Разве не стоит задуматься над этой мыслью, если она позво­ляет понять «сокровенную суть Японии», которую Кавабата обо­значил иероглифом касанэру? Меняется сознание человека, и его истомившаяся душа нуждается в тех качествах, которые таит в себе женская ипостась мира. Ее представляет Кавабата Ясунари, что и побудило меня еще 20 лет назад, в 1971 году, опубликовать в журнале «Иностранная литература» (№ 8) статью «Читая Кавабата Ясунари», которая, судя по письмам, как глоток воздуха была для одних и как угроза благополучию для других, хотя в ней не было никакой политики, она была просто честно написана. Но этого было достаточно, чтобы привести в замешательство научно-партийных коллег.
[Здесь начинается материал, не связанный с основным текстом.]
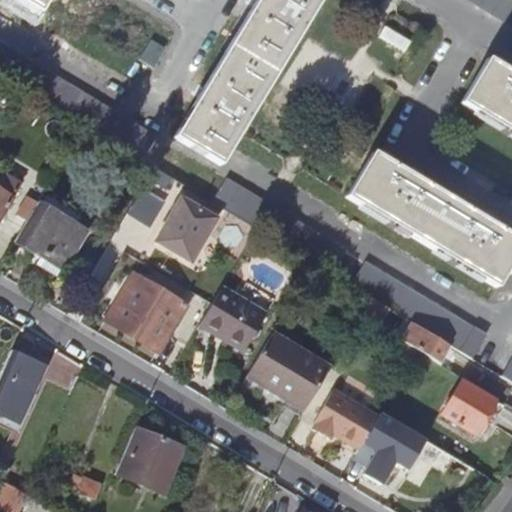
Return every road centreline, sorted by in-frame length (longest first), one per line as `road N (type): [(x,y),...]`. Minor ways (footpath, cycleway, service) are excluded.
road 1 (residential): [(0,296),(361,511)]
road 2 (residential): [(0,28),(149,118),(206,24)]
road 3 (residential): [(475,21),(401,146),(511,212)]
А вдохновила меня на статью Нобелевская речь Кавабата — «Кра­сотой Японии рожденный».

Понять смысл этого своеобразного признания в любви к род­ной культуре не так просто, начиная с заголовка, переведенного американцем Эдвардом Зейденстикером «Япония, прекрасная, и я». Звучит, мягко говоря, не по-японски, тем более, так не скажет традиционно настроенный писатель. Собственно, сам Кавабата перечеркнул первоначальный вариант заголовка — «Красота Япо­нии и я», опасаясь, что иностранцы неправильно его поймут, и заменил на «Красотой Японии рожденный». Писатель хотел ска­зать: я постольку существую, поскольку существует японская куль­тура. Нобелевскую премию я отношу не за свой счет, а за счет того духа Красоты, который живет в японцах и перешел к нам от пред­ков и который, как ни модернизируется или ни американизируется Япония, будет составлять ее суть. Всем я обязан тому духу нацио­нальной культуры, который называется Красотой Японии — и о нем я веду речь.
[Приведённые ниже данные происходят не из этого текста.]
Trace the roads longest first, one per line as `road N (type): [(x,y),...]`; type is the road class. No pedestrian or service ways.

Американец, человек иного склада, унаследовавший иные культурные традиции, понял это так, как только и мог понять: «Япония, прекрасная, и я». И не ясно, что важнее, наверно, все-таки Я, которое любуется прекрасной Японией. В результате исче­зает главная мысль Кавабата: я таков потому, что такова Япония. У переводчика же чисто американский размах: «Я и Япония». Но Будда «постоянно учил, что такого самостоятельного я нет, что нет и обособленного от него мира, нет самостоятельных предме­тов», нет обособленной жизни; все это неразрывные корреляты, отделимые друг от друга только в абстракции».
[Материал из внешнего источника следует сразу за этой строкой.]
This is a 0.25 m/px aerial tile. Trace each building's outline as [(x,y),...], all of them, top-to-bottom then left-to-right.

Два ракурса — два разных отношения к миру и ощущения себя в нем. Помните, что Кавабата говорит по поводу стихов Догэна: «Цветы — весной, кукушка — летом, осенью — луна, чистый и холодный снег — зимой», — эти образы, воздвигнутые друг над другом (касанэру), передают сокровенную суть Японии. Амери­канский переводчик перевел эти слова в соответствии со своим видением: «Обычные образы, обычные слова соединены вместе» (The commonest of words are strung together). Здесь глагол to string — «связывать», «нанизывать» (существительное string — «верев­ка», «нитка») — соединить что-то вместе, без промежутка, в одну сплошную линию. Но это противоположно тому, что имел в виду Кавабата: в первом случае он употребил глагол нарабэру (ставить в ряд, располагать по порядку), во втором — цуранэру (ставить в ряд, образовывать вереницу). Глаголы выражают тот тип связи, при котором каждая вещь как бы существует сама по себе. Образы соединены между собой не линейной связью, а существуют один рядом с другим или один над другим — «воздвигнуты друг над дру­гом» (касанэру). Переводчик опустил этот глагол как ни о чем его сердцу не говорящий. Для Кавабата же «в этом сокровенная суть Японии». Глагол передает свойственное японцам представление о восхождении по вертикали: один круг находит на другой в смеща­ющихся плоскостях. Каждый год переживает смену четырех вре­мен года, но ни один год и ни один сезон не повторяется.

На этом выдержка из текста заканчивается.